TOKYO (Reuters) - U.S. President Barack Obama on Saturday offered Myanmar the prospect of better ties with Washington if it pursued democratic reform and freed political prisoners, including opposition leader Aung San Suu Kyi.
Obama will be in the same room as the Myanmar prime minister when leaders of the Association of Southeast Asian Nations (ASEAN) hold their first meeting with a U.S. president in Singapore on Sunday. Obama has no intention of speaking directly to Lieutenant-General Thein Sein, U.S. officials have said.
The Obama administration has said it is pursuing deeper engagement with the military government in Myanmar, known in Washington by its former name Burma, and this month sent its highest-level delegation to the country in 14 years.
In a speech at the start of a four-nation tour of Asia in Tokyo, Obama said neither U.S. sanctions nor engagement by other nations had succeeded in improving the lives of Myanmar’s people.
“So we are now communicating directly with the leadership to make it clear that existing sanctions will remain until there are concrete steps toward democratic reform,” Obama said.
“We support a Burma that is unified, peaceful, prosperous, and democratic. And as Burma moves in that direction, a better relationship with the United States is possible.” Obama said the specific steps that were needed were the release of all political prisoners, including Nobel Peace Prize winner Suu Kyi, and a genuine dialogue between the government and the political opposition.

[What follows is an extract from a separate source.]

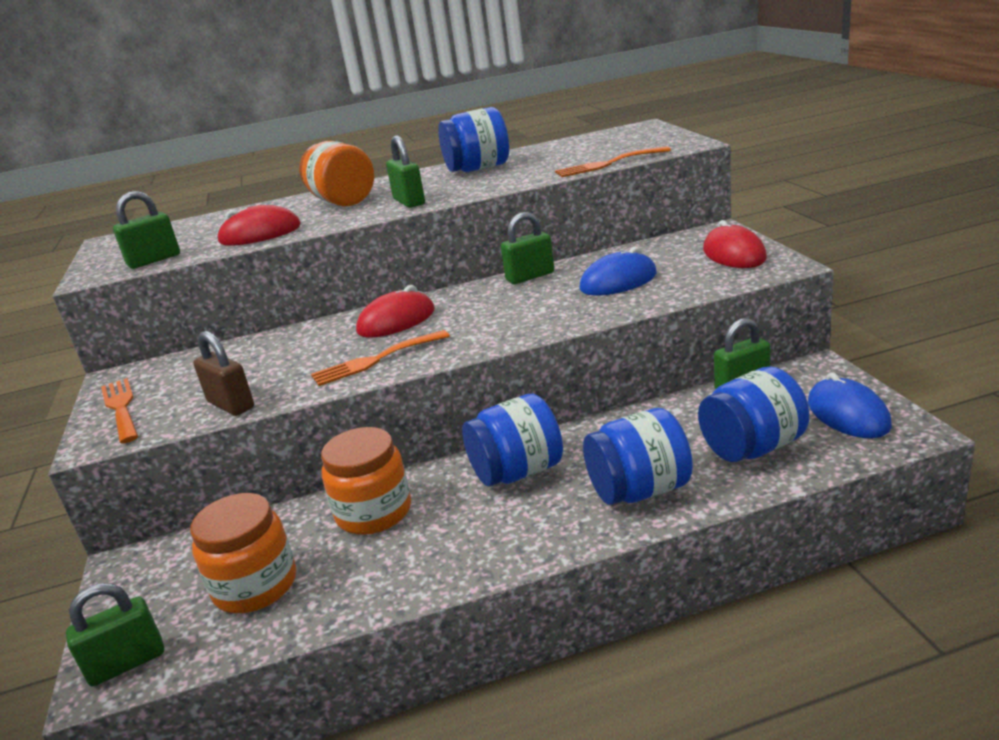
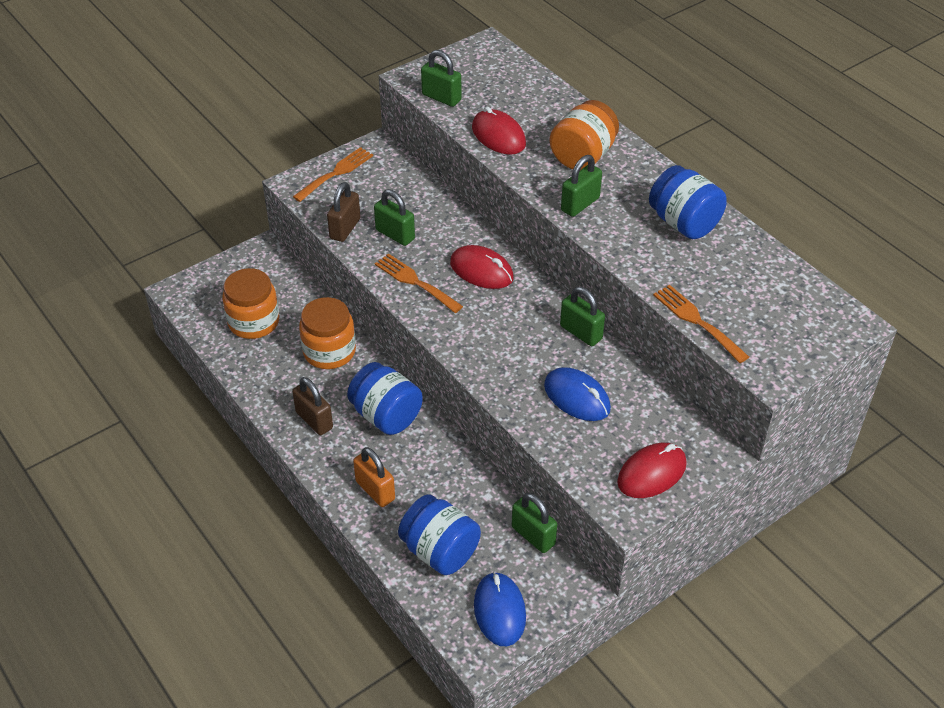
camera: 65 degrees right, 20 degrees up
green padlock [66,583,164,686] -> green padlock moved to [374,189,415,246]
blue jar [583,408,693,505] -> orange padlock [353,447,395,507]
blue mouse [808,372,892,438] -> blue mouse turned 60 degrees counterclockwise [474,572,526,646]
none -> brown padlock [292,377,333,435]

“That is how a government in Burma will be able to respond to the needs of its people. That is the path that will bring Burma true security and prosperity,” Obama said.
Obama had no plans for direct talks with Myanmar’s leaders during his meeting with ASEAN on Sunday, Secretary of State Hillary Clinton said this week, while adding that the opportunity might arise for her or Obama to meet the regime’s officials.
Obama’s meeting with ASEAN leaders takes place on the sidelines of a weekend summit of the Asia Pacific Economic Cooperation (APEC) forum in Singapore.
Myanmar’s military, which has ruled the country for almost 50 years, plans to hold multi-party elections in 2010.
Suu Kyi has spent more than 14 of the past 20 years in detention of one sort or another, mostly under house arrest.
Myanmar’s military government is shunned by the West over its rights record, which has kept previous U.S. presidents from meeting all 10 members of ASEAN, of which Myanmar is a part.
But since taking office less than a year ago Obama has greeted and spoken to leaders such as Venezuela’s Hugo Chavez who were avoided at international summits by his predecessor.
The Obama administration decided in September to pursue deeper engagement with Myanmar to try to spur democratic reforms. U.S. Assistant Secretary of State Kurt Campbell visited Myanmar last week.
Despite the increased diplomacy, Clinton said there were no plans at this stage to drop U.S. economic sanctions on Myanmar.